I’m not going to spend a lot of time on this, since I’ve covered it before. Like it or not, in a time of war the president has fairly broad powers to protect the people of the United States using means (like warrentless wiretaps) that might be illicit in peacetime. Every president who has led us in times of war has used these powers—Republican or Democrat—and was completely within their rights to do so.
The liberal left—who don’t seem to mind that one of their heroes, President Franklin D. Roosevelt (D), authorized the war-time internment of certain Japanese, German, and Italian persons right here in the U.S. under Executive Order 9066—seem to go into fits of spasms over President George W. Bush’s (R) approval of very limited wiretapping of potentially terrorism-related phone calls. Recording some suspicious phone calls seems to be quite a bit less intrusive than the complete suspension of Japanese-Americans’ civil liberties, but such is our partisan world. Either might be morally wrong; neither is illegal in war time.
The Wall Street Journal printed an editorial today bringing to light a story that most other media outlets have ignored.
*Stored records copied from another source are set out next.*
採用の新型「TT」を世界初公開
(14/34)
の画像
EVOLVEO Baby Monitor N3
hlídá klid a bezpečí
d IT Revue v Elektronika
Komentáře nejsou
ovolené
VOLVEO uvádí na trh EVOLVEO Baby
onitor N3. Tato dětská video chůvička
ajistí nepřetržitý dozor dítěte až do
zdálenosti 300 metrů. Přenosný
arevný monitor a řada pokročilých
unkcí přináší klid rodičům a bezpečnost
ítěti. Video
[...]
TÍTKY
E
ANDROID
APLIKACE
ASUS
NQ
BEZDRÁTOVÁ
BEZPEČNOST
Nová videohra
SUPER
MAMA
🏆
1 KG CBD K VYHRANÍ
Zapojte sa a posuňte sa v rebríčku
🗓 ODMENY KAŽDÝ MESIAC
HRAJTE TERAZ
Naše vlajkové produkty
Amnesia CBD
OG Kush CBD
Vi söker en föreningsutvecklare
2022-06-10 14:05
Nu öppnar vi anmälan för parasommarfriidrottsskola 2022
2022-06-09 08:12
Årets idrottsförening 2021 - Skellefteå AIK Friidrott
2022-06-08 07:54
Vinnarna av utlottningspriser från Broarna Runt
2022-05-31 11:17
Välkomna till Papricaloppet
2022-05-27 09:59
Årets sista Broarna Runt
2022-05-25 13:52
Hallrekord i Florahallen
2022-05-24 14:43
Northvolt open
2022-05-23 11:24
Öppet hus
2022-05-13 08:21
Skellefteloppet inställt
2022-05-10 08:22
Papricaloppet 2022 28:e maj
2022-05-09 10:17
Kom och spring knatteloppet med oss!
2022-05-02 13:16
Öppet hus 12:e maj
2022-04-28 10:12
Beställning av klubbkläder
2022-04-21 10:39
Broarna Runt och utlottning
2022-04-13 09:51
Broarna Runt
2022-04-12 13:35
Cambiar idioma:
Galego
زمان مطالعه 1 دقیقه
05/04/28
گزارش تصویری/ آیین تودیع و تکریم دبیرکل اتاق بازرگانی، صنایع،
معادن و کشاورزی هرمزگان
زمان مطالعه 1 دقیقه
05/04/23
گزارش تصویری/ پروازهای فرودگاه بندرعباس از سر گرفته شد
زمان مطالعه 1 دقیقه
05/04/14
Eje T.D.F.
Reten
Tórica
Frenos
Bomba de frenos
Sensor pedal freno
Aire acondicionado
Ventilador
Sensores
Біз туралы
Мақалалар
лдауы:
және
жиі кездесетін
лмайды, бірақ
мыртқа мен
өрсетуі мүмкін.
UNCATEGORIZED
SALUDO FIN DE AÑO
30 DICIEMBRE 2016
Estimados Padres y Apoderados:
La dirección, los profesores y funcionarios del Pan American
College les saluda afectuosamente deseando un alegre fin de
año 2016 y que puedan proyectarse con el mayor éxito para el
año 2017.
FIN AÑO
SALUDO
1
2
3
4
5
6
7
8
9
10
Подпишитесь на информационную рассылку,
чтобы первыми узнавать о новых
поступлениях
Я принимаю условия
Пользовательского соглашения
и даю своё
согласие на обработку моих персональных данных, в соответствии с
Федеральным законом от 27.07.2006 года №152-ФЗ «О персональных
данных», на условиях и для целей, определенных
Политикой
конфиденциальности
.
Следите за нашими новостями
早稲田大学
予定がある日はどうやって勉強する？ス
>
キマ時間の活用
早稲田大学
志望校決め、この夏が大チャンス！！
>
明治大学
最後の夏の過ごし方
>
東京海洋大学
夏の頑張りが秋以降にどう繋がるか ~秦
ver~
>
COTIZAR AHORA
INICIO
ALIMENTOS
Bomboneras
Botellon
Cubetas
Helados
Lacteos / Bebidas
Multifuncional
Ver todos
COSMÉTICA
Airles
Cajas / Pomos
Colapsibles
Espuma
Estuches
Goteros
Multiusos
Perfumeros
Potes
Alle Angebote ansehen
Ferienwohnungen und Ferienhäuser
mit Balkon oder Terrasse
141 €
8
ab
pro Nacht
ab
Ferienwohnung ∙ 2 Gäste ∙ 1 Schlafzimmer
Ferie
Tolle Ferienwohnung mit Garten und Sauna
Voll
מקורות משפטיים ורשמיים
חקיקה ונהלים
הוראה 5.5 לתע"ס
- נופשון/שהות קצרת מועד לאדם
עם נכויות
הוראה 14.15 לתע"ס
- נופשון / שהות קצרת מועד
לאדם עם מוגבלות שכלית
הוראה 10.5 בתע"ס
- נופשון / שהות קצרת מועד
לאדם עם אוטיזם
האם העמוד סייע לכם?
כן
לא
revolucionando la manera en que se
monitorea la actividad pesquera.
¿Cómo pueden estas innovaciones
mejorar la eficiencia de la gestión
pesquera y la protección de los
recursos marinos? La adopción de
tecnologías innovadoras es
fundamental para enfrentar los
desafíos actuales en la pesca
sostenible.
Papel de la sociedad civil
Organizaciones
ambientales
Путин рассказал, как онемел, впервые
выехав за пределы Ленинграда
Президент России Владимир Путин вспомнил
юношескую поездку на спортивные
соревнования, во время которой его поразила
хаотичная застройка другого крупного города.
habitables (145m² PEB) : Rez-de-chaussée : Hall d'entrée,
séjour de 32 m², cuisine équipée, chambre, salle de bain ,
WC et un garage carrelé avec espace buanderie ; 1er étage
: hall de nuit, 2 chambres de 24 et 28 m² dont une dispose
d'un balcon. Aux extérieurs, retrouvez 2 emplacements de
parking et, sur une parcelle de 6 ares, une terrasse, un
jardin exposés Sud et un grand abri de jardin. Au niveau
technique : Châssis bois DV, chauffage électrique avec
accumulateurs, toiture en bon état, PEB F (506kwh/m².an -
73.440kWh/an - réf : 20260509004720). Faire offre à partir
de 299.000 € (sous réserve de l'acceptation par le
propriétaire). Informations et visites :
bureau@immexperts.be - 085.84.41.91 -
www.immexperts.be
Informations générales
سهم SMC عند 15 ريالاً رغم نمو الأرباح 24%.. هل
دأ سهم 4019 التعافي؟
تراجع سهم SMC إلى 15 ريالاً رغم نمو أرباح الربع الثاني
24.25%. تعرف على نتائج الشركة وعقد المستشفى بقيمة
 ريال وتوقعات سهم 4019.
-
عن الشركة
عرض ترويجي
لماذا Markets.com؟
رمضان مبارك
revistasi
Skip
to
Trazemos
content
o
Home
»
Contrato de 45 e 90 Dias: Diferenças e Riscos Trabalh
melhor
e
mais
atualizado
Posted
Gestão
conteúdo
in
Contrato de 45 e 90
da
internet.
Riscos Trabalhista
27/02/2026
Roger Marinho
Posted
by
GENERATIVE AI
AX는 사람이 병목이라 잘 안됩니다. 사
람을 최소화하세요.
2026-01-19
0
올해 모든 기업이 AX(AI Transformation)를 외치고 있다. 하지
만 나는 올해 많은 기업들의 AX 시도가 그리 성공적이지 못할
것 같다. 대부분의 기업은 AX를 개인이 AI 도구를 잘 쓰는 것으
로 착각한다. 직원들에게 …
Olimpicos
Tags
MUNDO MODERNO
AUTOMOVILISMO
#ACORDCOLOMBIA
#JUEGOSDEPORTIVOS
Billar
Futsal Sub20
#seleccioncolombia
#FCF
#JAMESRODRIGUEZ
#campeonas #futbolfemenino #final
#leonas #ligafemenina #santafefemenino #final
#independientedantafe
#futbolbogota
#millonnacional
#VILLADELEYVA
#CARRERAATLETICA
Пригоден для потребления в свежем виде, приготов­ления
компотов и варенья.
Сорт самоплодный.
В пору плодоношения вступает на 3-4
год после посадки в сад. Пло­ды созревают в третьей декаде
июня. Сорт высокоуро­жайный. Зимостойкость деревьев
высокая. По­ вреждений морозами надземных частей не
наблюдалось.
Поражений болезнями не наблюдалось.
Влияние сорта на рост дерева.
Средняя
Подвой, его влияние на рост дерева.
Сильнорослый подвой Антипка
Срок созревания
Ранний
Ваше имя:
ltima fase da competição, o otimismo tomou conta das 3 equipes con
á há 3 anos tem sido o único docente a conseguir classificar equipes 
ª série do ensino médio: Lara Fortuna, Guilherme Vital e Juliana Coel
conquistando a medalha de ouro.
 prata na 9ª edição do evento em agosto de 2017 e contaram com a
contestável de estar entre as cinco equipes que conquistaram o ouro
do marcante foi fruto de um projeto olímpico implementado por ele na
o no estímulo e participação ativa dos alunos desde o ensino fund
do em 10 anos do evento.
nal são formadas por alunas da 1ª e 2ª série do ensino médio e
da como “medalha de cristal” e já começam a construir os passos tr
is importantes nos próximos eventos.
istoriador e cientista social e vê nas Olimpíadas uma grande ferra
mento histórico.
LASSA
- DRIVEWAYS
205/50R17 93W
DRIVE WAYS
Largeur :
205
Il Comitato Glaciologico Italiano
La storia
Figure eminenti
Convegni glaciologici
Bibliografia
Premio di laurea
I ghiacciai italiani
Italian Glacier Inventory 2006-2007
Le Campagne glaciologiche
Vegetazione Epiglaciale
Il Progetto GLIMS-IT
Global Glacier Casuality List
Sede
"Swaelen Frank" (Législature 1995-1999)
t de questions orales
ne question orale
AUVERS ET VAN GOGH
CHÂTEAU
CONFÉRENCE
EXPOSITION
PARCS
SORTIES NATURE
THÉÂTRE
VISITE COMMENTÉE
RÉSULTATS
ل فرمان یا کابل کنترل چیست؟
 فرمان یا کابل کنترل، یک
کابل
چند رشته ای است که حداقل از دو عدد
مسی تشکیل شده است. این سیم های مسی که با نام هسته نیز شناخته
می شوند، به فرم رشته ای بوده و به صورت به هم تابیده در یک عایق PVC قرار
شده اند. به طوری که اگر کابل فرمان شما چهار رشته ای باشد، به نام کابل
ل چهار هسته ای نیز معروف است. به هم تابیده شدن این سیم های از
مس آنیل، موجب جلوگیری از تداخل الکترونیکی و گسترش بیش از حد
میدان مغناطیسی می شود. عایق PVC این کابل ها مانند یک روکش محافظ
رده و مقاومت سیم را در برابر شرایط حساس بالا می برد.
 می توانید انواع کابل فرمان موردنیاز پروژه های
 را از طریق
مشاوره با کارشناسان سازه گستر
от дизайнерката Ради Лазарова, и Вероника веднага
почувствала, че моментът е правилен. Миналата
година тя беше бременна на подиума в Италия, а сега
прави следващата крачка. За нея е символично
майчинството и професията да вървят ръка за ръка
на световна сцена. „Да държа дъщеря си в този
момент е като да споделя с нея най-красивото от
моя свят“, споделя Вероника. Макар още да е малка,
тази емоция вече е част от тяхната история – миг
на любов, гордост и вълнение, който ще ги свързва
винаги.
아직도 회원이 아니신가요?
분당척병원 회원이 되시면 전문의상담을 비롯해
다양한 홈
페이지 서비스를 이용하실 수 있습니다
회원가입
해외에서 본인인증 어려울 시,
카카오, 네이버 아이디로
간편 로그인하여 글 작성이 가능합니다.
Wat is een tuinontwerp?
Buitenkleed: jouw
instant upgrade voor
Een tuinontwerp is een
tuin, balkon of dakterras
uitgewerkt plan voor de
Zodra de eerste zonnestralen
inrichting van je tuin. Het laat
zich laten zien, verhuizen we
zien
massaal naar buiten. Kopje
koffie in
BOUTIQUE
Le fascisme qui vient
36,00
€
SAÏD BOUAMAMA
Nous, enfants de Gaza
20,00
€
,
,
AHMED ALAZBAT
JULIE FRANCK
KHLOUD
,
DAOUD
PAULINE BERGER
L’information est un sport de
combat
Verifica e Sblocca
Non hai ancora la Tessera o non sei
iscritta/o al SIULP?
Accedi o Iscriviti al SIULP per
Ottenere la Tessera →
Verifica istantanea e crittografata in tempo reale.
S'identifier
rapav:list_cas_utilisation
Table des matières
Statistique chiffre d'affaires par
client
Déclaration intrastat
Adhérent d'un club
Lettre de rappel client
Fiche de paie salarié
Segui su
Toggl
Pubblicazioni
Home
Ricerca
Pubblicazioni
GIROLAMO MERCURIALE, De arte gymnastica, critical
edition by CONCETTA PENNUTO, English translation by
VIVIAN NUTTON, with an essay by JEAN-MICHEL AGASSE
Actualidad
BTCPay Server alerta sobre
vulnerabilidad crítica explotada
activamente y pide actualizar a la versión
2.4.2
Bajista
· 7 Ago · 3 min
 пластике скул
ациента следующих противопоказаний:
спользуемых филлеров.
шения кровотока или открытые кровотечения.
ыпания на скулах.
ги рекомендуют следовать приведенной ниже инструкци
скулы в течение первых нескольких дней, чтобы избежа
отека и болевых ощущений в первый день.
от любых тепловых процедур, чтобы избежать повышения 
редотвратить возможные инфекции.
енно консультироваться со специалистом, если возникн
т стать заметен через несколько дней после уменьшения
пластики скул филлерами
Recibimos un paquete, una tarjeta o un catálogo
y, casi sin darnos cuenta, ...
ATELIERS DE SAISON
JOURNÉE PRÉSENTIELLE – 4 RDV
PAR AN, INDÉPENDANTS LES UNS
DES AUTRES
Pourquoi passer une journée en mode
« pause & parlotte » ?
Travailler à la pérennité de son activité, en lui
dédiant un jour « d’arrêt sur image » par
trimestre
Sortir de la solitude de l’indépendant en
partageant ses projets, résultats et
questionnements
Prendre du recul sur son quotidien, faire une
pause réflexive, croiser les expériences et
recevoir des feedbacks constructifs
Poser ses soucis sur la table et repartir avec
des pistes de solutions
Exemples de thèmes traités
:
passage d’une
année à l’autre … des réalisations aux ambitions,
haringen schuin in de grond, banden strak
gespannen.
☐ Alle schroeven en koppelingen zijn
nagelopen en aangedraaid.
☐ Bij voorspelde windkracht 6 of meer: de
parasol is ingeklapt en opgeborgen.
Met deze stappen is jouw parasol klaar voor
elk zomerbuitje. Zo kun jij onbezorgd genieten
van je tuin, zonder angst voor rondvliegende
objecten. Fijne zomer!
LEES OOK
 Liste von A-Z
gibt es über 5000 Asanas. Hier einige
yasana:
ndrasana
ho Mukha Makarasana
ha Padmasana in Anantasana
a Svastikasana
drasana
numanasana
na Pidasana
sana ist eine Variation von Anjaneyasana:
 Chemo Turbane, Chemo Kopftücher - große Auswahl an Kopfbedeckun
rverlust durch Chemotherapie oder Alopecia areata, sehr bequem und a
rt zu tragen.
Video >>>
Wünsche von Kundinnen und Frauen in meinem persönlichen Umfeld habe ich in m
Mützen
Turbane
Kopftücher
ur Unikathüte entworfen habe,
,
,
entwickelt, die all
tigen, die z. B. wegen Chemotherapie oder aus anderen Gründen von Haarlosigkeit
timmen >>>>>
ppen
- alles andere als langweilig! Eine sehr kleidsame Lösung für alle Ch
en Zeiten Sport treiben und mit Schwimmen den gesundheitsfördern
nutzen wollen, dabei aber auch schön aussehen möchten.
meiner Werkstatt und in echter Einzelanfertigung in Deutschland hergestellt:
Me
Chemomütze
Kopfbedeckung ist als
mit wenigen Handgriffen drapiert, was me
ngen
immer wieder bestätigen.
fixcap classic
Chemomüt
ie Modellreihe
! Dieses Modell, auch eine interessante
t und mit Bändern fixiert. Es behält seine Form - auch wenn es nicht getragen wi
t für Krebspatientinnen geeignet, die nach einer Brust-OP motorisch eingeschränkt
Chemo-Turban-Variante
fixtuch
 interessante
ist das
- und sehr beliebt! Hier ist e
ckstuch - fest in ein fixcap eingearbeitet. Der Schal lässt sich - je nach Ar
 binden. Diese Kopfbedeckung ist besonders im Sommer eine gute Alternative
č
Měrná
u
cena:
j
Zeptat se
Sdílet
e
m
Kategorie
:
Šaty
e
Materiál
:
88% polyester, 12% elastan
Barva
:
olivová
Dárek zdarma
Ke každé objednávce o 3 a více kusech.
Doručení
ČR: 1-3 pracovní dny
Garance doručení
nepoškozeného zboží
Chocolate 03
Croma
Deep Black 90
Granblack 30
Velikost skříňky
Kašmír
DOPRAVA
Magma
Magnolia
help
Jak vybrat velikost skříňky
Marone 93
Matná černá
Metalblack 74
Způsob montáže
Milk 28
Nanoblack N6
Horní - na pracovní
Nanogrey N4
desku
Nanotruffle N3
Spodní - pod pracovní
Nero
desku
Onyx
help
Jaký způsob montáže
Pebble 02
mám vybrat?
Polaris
Most critics of these wiretaps have claimed that Bush was required to get permission to perform these wiretaps from the Foreign Intelligence Surveillance Court (‘FISA Court’) established under the 1978 Foreign Intelligence Surveillance Act. The court itself just released a (highly-redacted) ruling disagreeing and re-affirming the President’s war-power authority to gather foreign intelligence without any judicial involvement, even when one end of the call is in the United States.
Hopefully we can put this tired, baseless issue to rest now.